• Task prompt: Print the data exactly. Pictures stay out.

Data extract below:

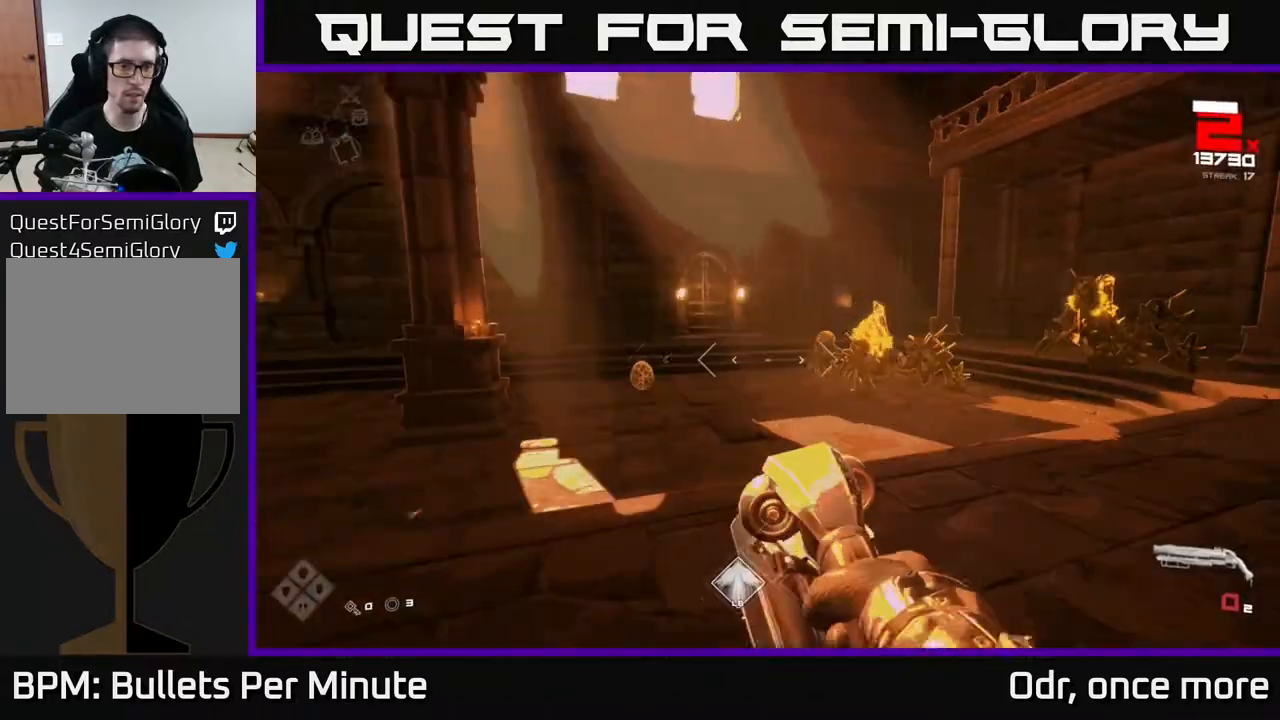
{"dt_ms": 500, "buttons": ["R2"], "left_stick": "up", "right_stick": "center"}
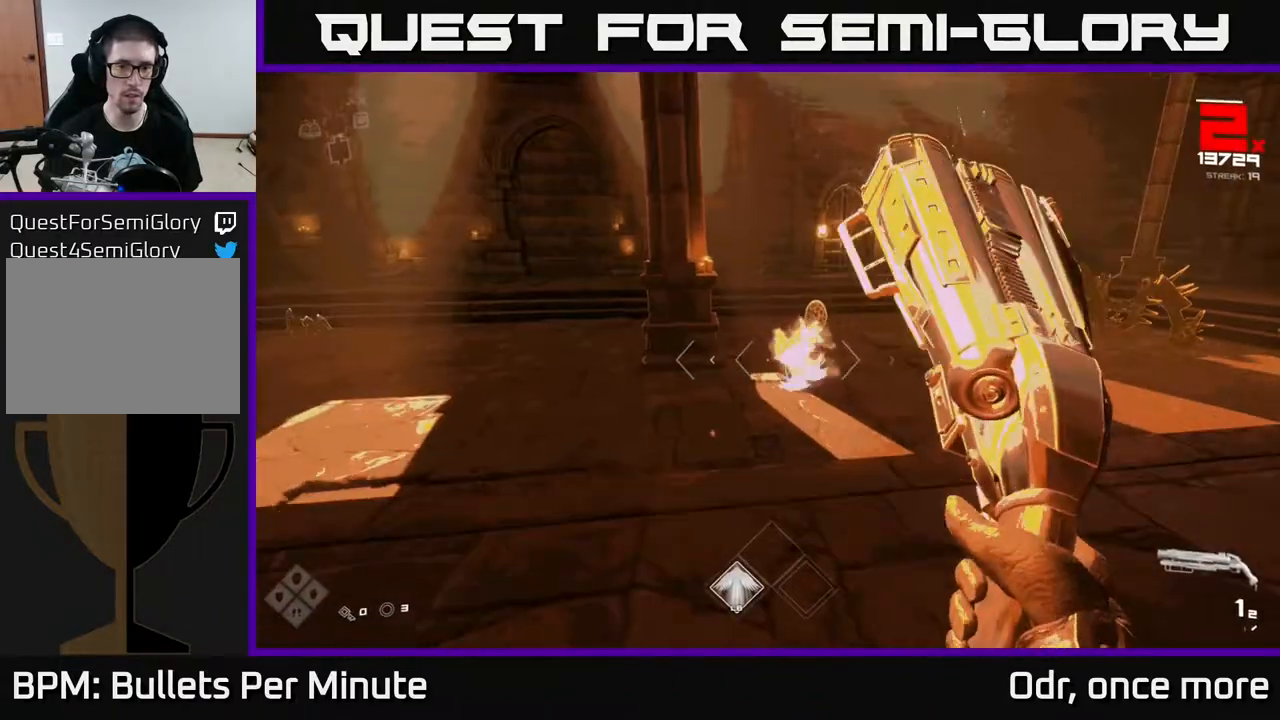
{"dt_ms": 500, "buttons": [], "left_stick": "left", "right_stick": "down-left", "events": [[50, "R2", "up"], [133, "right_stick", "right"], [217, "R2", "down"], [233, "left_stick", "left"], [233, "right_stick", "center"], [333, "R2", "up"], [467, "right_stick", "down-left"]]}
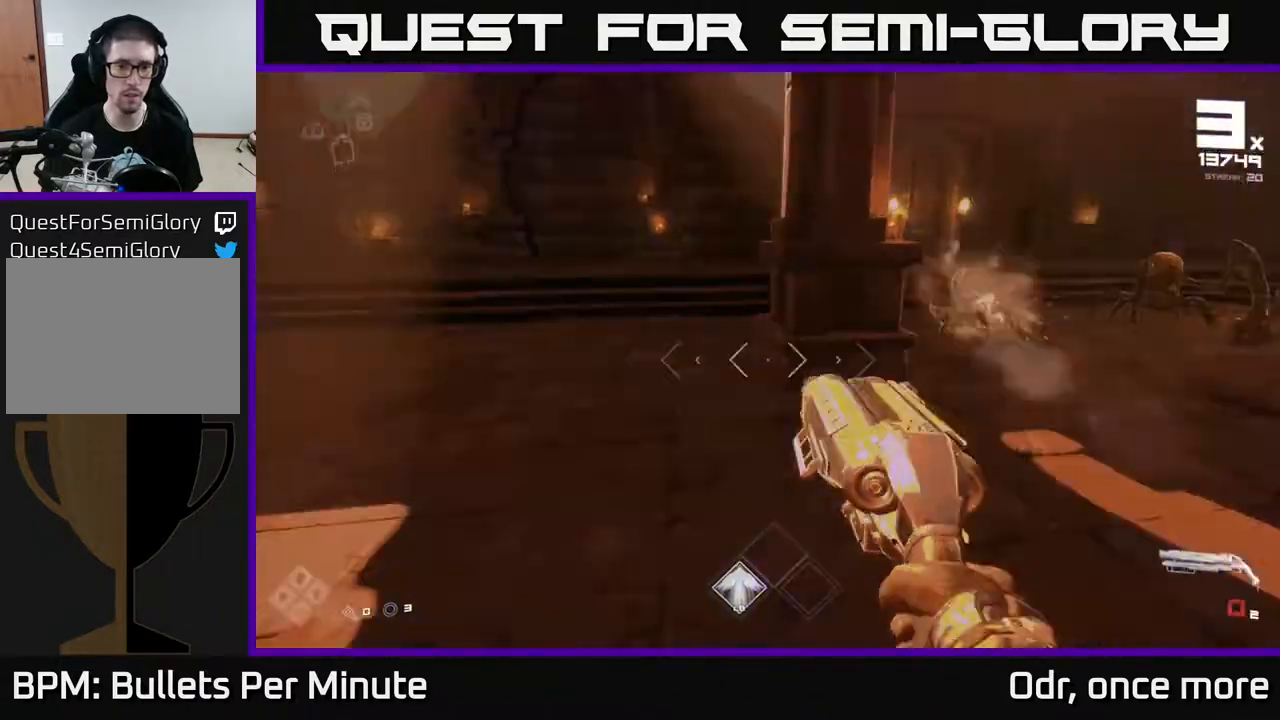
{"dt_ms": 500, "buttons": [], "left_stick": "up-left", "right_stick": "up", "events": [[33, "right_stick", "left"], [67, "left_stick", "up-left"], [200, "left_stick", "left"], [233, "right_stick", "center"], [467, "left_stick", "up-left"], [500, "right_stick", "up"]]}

End of Data extract.

• Problem solution:
{"dt_ms": 500, "buttons": ["R2"], "left_stick": "up", "right_stick": "center"}
{"dt_ms": 500, "buttons": [], "left_stick": "left", "right_stick": "down-left", "events": [[50, "R2", "up"], [133, "right_stick", "right"], [217, "R2", "down"], [233, "left_stick", "left"], [233, "right_stick", "center"], [333, "R2", "up"], [467, "right_stick", "down-left"]]}
{"dt_ms": 500, "buttons": [], "left_stick": "up-left", "right_stick": "up", "events": [[33, "right_stick", "left"], [67, "left_stick", "up-left"], [200, "left_stick", "left"], [233, "right_stick", "center"], [467, "left_stick", "up-left"], [500, "right_stick", "up"]]}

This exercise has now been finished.